La trentaine passée, Hoda Lattaf ne veut pas arrêter le foot avant une ou deux années. (Photo DR)

Ancienne star du foot féminin, cette Bordelaise de la rive droite s’est fait un nom sur de nombreux gazons, en club et en sélection. A 34 ans, Hoda Lattaf a encore des ambitions avant de raccrocher définitivement les crampons.

Début des années 80, en bas d’un immeuble HLM de la Bastide. Au milieu d’une bande de garçons fans de foot, une petite fille d’origine marocaine tâte le cuir avec passion. Hoda ne le sait pas encore, mais elle va devenir footballeuse professionnelle. « J’allais devant chez moi ou du côté du square d’à-côté. Avec mes frères et d’autres amis, on mouillait le maillot dans des parties très animées. C’est là où j’ai découvert que j’aimais vraiment le football », se remémore-t-elle.

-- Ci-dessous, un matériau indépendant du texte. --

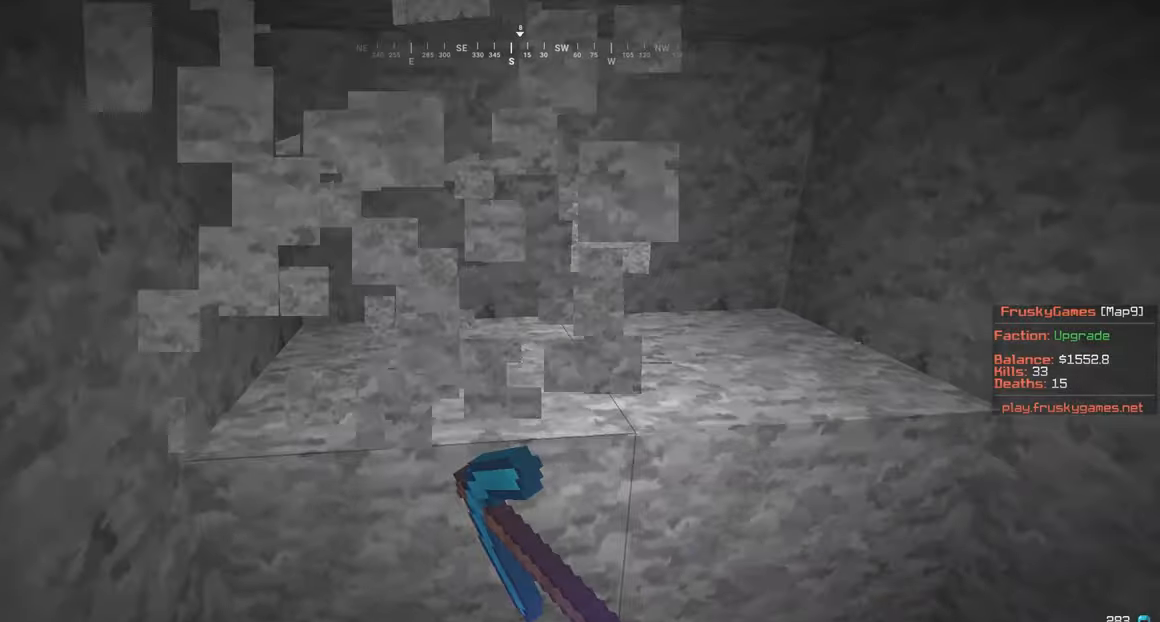
{"keys": ["a"], "mouse": ["left"], "events": [[100, "a", "up"], [183, "d", "down"], [367, "d", "up"], [383, "a", "down"]]}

Seule fille d’une fratrie de six enfants, Hoda grandit dans un environnement masculin. Elle ne manque jamais une occasion de jouer et regarde les matchs à la télé, époque Thierry Roland et Jean-Michel Larqué. Suffisant pour que ses parents l’inscrivent au SC La Bastidienne, le club du coin. Hoda a 11 ans.

Sa première licence en poche, la jeune fille fait ses armes et écume les pelouses de la Ligue d’Aquitaine. Une aventure qui durera huit saisons. Mais l’adolescente en veut plus. Et décide, en 1997, après un ultime passage girondin par Gujan-Mestras, de s’éloigner des siens pour continuer son chemin.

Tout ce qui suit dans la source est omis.